#### QUESTIONS ON THE MATERIAL:
**a.** Can you extract the part of the Tigelle Modenesi recipe starting with "This recipe guides" and going on through "or sweet fillings."?
**b.** In the Tigelle Modenesi recipe, how long should the dough be kneaded?
**c.** Could you proceed with the Tigelle Modenesi recipe by writing the steps that follow its last instruction?

#### PASSAGE TO READ:
This recipe guides you through making authentic Tigelle Modenesi, small, round, flat breads from Italy's Emilia-Romagna region. With simple ingredients, you'll activate yeast, knead a pliable dough, allow for two rises, and then quickly cook the discs on a special pan or griddle. The result is light, airy, and versatile bread, perfect for a variety of savory or sweet fillings.
Course lunch/dinner
Cuisine british
Servings 6 people
Calories 1767 kcal

Equipment

  • 1 Large Mixing Bowl
  • 1 Kitchen Scale for precise flour measurement
  • 1 Rolling Pin
  • 1 Tigelliera or Heavy-Bottomed Skillet/Griddle
  • 1 Dough Scraper (optional, but aids handling)

Ingredients
  

Main

  • 2 teaspoons of dry active yeast
  • 1 cup warm water some people prefer to use warm milk
  • 1 pinch of sugar
  • of flour
  • 3 1/4 cups flour
  • 2 tablespoons of olive oil
  • 2 teaspoons salt

Instructions
 

  • In a large mixing bowl, combine the warm water (or milk), dry active yeast, and a pinch of sugar. Let the mixture sit for 5-10 minutes until it becomes foamy, indicating the yeast is active.
  • Add the 3 1/4 cups of flour, 2 tablespoons of olive oil, and 2 teaspoons of salt to the yeast mixture. Mix with a spoon or your hands until a shaggy dough forms.
  • Transfer the dough to a lightly floured surface and knead for 8-10 minutes until it becomes smooth, elastic, and no longer sticky.
  • Place the kneaded dough in a lightly oiled bowl, cover it with a clean kitchen towel or plastic wrap, and let it rise in a warm place for 1-1.5 hours, or until doubled in size.
  • Gently punch down the risen dough to release the air. Divide the dough into small, equal portions (about 30-40g each) and roll them into smooth balls.
  • On a lightly floured surface, use a rolling pin to flatten each ball into a disc approximately 2-3 inches (5-7 cm) in diameter and about 1/4 inch (0.6 cm) thick.

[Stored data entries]
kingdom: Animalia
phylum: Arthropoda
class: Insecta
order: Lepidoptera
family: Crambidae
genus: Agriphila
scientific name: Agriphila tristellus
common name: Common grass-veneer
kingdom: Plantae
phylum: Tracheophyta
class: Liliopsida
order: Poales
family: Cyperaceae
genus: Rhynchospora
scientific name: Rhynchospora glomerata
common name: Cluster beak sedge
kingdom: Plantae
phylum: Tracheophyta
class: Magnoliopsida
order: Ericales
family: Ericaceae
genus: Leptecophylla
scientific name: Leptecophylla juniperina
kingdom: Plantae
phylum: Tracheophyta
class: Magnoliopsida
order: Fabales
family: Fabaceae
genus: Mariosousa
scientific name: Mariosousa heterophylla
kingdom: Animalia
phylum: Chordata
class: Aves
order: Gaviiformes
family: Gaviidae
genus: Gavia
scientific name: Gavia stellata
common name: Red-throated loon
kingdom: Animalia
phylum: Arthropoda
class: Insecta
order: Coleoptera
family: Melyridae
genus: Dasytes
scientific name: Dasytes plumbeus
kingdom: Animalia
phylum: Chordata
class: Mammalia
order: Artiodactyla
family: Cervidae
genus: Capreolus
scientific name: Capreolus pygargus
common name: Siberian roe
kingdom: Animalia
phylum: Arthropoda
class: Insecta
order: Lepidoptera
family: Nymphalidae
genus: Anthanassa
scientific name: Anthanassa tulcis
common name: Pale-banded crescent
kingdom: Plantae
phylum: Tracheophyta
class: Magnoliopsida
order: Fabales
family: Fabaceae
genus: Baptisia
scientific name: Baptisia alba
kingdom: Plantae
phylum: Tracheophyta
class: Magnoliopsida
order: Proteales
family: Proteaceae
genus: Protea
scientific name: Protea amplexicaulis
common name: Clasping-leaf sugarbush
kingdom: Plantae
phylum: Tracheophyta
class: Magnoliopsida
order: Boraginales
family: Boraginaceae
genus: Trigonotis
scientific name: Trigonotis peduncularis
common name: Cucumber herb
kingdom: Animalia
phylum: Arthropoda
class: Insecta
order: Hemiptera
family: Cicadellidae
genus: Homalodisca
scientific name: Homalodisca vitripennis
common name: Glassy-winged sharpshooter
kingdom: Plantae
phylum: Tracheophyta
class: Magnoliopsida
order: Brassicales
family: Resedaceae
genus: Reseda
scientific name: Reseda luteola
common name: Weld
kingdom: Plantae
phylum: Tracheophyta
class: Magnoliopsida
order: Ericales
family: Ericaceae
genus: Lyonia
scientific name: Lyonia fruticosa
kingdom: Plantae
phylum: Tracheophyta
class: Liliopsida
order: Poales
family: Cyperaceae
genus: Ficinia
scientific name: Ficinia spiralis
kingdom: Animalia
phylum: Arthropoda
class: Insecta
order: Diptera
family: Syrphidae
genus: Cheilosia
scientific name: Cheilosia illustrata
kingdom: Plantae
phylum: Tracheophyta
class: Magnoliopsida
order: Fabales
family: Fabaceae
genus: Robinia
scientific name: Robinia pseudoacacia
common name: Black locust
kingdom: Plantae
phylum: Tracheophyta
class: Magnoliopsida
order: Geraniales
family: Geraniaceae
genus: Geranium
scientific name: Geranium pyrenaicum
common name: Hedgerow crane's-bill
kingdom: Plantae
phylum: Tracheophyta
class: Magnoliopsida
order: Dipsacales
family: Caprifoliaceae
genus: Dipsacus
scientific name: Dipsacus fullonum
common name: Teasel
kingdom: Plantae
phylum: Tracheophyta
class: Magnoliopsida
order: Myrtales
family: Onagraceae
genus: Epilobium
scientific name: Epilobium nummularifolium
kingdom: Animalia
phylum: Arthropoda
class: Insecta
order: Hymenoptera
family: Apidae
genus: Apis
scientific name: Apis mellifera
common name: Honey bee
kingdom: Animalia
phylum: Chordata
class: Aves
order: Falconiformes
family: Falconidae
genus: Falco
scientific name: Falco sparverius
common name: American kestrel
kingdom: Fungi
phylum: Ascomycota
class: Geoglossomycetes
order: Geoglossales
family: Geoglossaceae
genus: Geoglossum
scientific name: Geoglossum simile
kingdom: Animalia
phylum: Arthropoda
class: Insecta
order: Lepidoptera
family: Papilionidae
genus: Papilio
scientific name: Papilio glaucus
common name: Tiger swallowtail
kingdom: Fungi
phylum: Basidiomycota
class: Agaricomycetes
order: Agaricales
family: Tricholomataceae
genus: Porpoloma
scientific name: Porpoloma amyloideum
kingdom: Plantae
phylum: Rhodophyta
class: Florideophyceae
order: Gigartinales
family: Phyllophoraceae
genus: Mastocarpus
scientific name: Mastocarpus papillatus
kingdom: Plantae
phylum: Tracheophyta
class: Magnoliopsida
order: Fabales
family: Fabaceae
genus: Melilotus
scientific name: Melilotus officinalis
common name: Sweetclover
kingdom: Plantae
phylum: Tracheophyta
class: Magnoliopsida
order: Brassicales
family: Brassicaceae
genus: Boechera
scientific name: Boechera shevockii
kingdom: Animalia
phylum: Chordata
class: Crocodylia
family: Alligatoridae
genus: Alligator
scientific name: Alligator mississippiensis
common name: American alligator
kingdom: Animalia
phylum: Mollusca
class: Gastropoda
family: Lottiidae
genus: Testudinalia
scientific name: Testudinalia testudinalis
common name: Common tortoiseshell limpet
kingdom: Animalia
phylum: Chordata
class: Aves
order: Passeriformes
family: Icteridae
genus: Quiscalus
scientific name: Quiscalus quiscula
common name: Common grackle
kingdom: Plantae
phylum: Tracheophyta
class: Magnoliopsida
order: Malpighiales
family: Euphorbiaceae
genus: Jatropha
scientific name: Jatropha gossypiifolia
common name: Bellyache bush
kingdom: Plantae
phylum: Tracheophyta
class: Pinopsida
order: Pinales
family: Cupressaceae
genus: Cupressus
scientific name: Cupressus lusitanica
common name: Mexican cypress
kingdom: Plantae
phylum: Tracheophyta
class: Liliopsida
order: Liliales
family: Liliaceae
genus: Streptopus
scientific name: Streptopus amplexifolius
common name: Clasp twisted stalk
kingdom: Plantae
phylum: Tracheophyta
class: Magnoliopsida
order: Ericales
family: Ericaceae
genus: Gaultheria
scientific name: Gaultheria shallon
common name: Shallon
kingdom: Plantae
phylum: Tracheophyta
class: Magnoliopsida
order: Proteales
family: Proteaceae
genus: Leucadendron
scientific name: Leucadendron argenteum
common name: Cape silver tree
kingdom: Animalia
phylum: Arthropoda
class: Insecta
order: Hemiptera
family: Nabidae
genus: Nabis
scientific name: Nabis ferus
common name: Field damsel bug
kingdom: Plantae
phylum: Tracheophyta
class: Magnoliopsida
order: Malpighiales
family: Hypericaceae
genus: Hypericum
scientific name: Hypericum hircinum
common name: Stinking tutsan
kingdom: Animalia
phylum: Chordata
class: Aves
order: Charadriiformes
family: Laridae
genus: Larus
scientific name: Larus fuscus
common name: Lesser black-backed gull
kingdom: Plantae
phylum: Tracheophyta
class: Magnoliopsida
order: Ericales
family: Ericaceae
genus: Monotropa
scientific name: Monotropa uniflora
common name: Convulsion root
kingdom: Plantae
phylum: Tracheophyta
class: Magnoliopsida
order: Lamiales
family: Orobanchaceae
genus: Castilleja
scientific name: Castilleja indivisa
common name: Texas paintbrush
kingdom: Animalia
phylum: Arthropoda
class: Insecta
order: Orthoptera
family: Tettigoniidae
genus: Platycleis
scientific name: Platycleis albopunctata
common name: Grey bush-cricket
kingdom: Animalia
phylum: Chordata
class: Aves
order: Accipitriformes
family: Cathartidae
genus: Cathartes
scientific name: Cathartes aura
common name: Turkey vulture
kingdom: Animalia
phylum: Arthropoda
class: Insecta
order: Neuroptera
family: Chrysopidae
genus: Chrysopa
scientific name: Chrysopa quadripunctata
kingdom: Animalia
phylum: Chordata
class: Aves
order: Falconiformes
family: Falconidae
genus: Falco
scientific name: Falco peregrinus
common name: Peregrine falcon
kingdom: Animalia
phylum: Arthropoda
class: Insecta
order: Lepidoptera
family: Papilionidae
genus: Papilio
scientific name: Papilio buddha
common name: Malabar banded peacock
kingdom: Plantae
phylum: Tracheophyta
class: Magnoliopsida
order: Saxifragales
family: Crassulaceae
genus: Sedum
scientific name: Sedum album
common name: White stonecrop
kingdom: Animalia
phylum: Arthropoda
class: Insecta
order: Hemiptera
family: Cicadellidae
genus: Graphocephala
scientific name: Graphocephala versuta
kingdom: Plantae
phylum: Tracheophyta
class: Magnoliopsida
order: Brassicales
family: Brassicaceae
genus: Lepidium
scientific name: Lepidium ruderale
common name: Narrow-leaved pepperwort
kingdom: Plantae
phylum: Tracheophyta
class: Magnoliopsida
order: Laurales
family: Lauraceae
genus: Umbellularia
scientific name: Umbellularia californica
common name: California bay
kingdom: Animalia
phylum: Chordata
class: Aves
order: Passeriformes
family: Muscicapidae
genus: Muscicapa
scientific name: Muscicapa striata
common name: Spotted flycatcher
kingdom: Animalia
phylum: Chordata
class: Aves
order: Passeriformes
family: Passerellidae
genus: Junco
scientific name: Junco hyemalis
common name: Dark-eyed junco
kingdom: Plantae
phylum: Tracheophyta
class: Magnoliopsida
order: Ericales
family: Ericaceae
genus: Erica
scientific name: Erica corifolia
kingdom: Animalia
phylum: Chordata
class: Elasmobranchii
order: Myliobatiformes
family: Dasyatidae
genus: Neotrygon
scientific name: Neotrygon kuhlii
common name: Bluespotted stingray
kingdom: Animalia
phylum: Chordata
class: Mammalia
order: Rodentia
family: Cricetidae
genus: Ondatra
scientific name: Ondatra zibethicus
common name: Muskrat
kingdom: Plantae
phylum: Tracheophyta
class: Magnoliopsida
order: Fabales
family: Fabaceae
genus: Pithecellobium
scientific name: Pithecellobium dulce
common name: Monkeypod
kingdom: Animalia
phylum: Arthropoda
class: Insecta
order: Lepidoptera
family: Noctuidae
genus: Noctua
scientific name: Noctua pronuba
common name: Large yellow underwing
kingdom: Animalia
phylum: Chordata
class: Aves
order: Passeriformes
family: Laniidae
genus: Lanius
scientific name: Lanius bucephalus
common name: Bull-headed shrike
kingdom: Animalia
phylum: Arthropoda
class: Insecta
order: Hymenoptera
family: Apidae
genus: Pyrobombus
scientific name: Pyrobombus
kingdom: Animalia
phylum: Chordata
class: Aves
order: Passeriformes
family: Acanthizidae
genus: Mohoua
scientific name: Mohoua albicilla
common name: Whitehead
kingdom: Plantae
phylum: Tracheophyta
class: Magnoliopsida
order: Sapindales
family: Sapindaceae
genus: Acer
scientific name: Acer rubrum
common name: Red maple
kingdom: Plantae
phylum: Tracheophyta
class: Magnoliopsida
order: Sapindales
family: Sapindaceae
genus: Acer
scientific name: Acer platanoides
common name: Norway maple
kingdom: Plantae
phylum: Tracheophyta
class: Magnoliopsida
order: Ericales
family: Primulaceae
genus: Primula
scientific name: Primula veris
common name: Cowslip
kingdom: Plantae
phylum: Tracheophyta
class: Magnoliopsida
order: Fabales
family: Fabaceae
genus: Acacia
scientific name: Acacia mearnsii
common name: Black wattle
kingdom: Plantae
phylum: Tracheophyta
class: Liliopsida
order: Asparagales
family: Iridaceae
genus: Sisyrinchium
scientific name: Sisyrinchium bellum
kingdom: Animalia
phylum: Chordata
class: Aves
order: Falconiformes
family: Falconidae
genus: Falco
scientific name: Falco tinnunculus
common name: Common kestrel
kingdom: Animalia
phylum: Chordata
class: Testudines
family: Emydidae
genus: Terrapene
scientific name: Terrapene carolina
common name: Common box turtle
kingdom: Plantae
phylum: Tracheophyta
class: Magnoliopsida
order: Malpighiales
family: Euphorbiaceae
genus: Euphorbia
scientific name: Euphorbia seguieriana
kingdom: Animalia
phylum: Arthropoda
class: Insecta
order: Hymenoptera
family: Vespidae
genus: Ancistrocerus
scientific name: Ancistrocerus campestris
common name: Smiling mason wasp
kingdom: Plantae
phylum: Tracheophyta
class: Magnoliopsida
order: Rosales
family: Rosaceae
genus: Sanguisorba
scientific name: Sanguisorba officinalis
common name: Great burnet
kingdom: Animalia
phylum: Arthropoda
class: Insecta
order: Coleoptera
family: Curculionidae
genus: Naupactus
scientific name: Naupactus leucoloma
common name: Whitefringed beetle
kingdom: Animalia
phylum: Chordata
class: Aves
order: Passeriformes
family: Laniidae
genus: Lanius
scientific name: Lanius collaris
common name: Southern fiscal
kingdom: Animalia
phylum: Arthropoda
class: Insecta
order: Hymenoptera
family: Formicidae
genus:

#### ANSWERS FOR EACH ITEM:
**a.**
This recipe guides you through making authentic Tigelle Modenesi, small, round, flat breads from Italy's Emilia-Romagna region. With simple ingredients, you'll activate yeast, knead a pliable dough, allow for two rises, and then quickly cook the discs on a special pan or griddle. The result is light, airy, and versatile bread, perfect for a variety of savory or sweet fillings.

**b.** For 8-10 minutes, until it becomes smooth, elastic, and no longer sticky.

**c.**
  • Cover the shaped tigelle with a towel and let them rest for another 15-20 minutes while you prepare your cooking surface.
  • Preheat a tigelliera (traditional tigelle press) or a heavy-bottomed cast iron skillet or griddle over medium heat until it is hot. If using a skillet, lightly oil it.
  • Place the tigelle on the preheated cooking surface, ensuring not to overcrowd the pan. Cook for 2-4 minutes per side, or until golden brown, puffed, and cooked through.
  • Remove the cooked tigelle from the heat and serve them immediately, split open and filled with your desired savory or sweet accompaniments.

Notes

For a softer tigelle with added richness, consider using warm milk instead of water. Proper kneading is crucial; ensure the dough is smooth and elastic for optimal gluten development, leading to a tender yet structured crumb. Achieve the characteristic golden, slightly crispy exterior and soft interior by preheating your tigelliera or griddle thoroughly and cooking quickly without overcrowding the pan. Tigelle are best enjoyed immediately, traditionally split and filled with 'cunza' (lardo, rosemary, garlic), cured meats, soft cheeses, or even sweet spreads like Nutella.